O economista Willem Buiter desancou a revolução novo-clássica das expectativas racionais, associada aos nomes de Robert Lucas e Thomas Sargent, entre outros. A teoria econômica, diz ele, “tornou-se autorreferencial… impulsionada por uma lógica interna e por quebra-cabeças estéticos, em vez de motivada pelo desejo de compreender como a economia funciona… Assim, os economistas profissionais estavam despreparados quando a crise eclodiu”.

Nos idos de 2009 relatei aos leitores de CartaCapital uma proeza de Robert Lucas que  exibe em suas prateleiras acadêmicas o Prêmio Nobel. Em setembro de 2007, Lucas publicou no Wall Street Journal o artigo “Hipotecas e Política Monetária” (“Mortgage and Monetary Policy”). Àquela altura do campeonato, o preço das residências despencava com grande estrondo. Até mesmo os mais fanáticos crentes na  eficiência dos mercados estariam incomodados com o barulho, para não falar da pulga que percorria insistemente a parte posterior de suas respeitáveis orelhas. Suspeito que Lucas tenha baixa sensibilidade nesta região do corpo humano. Mas ele não é apenas um crente, é um sacerdote.

Escreveu no Journal: “Sou cético a respeito do argumento que sustenta haver risco de contaminação de todo o mercado de hipotecas pelos problemas surgidos na faixa subprime. Tampouco acredito que a construção residencial possa ser paralisada e que a economia vá deslizar para uma recessão. Cada passo nessa cadeia de argumentação é questionável e nada foi quantificado. Se aprendemos alguma coisa da experiência dos últimos 20 anos é que há muita estabilidade embutida na economia real”.

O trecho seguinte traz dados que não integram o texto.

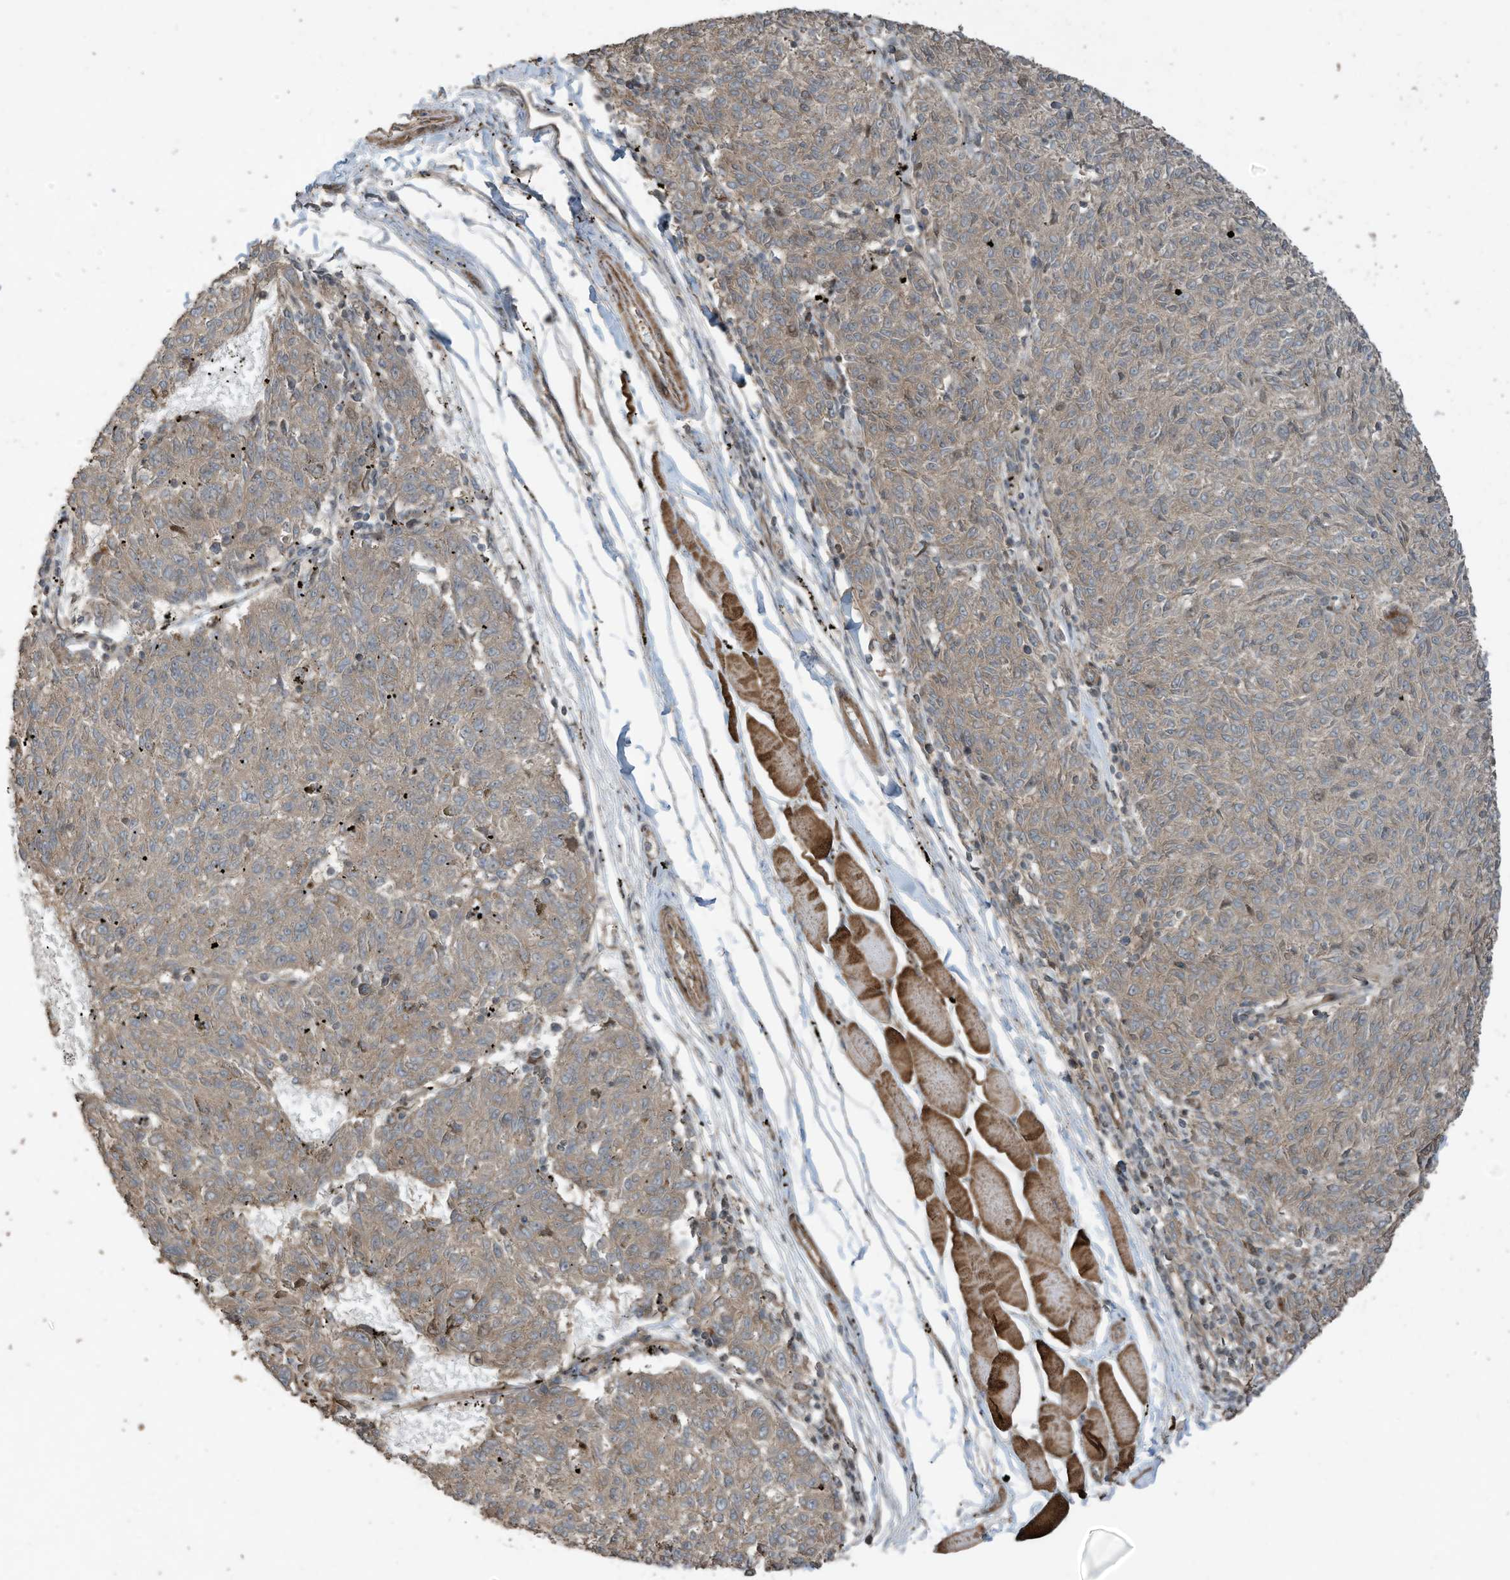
{"staining": {"intensity": "moderate", "quantity": ">75%", "location": "cytoplasmic/membranous"}, "tissue": "melanoma", "cell_type": "Tumor cells", "image_type": "cancer", "snomed": [{"axis": "morphology", "description": "Malignant melanoma, NOS"}, {"axis": "topography", "description": "Skin"}], "caption": "Malignant melanoma tissue displays moderate cytoplasmic/membranous expression in approximately >75% of tumor cells (DAB IHC with brightfield microscopy, high magnification).", "gene": "ZNF653", "patient": {"sex": "female", "age": 72}}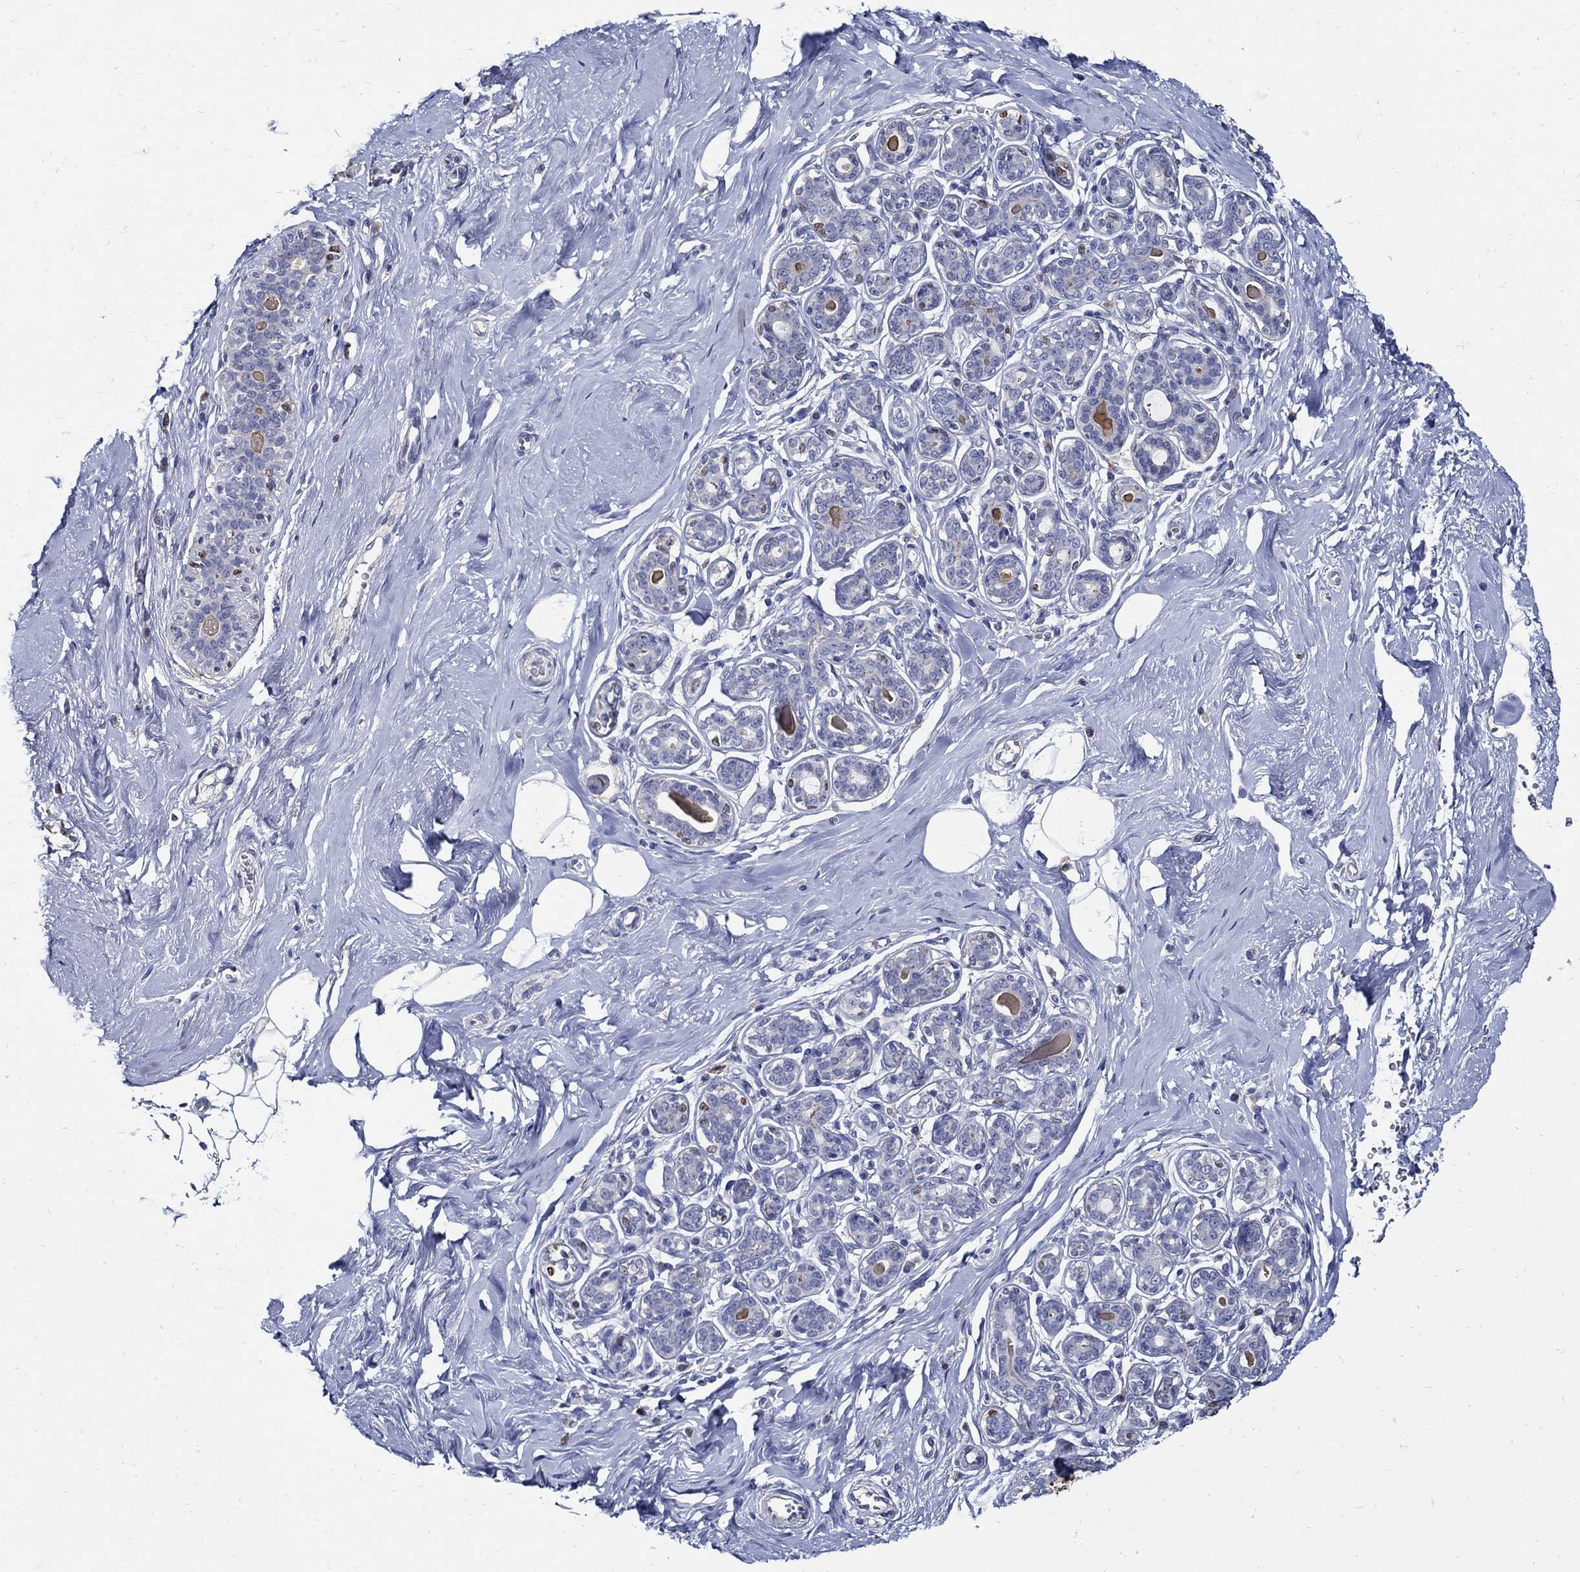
{"staining": {"intensity": "negative", "quantity": "none", "location": "none"}, "tissue": "breast", "cell_type": "Adipocytes", "image_type": "normal", "snomed": [{"axis": "morphology", "description": "Normal tissue, NOS"}, {"axis": "topography", "description": "Skin"}, {"axis": "topography", "description": "Breast"}], "caption": "This is a micrograph of IHC staining of normal breast, which shows no expression in adipocytes. (DAB (3,3'-diaminobenzidine) immunohistochemistry (IHC), high magnification).", "gene": "PRX", "patient": {"sex": "female", "age": 43}}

As recomendações e análises dos economistas (inclusive as minhas), mesmo quando prestadas em boa fé, estão eivadas de valorações e pressupostos não revelados, para não falar de ostentações de rigor e cientificidade incompatíveis com a natureza do objeto investigado. Esse incidente, o desacordo entre o método de investigação e a natureza do objeto investigado, é quase sempre ignorado pelos praticantes da Ciência Triste. Isso não lança necessariamente dúvida sobre a honestidade intelectual dos economistas, mas os obriga a explicitar as “visões” (como dizia Schumpeter) que antecedem e fundamentam suas análises. Essas cautelas tornam-se ainda mais imperiosas quando as sabedorias dos interesses subjugam os interesses pelo conhecimento.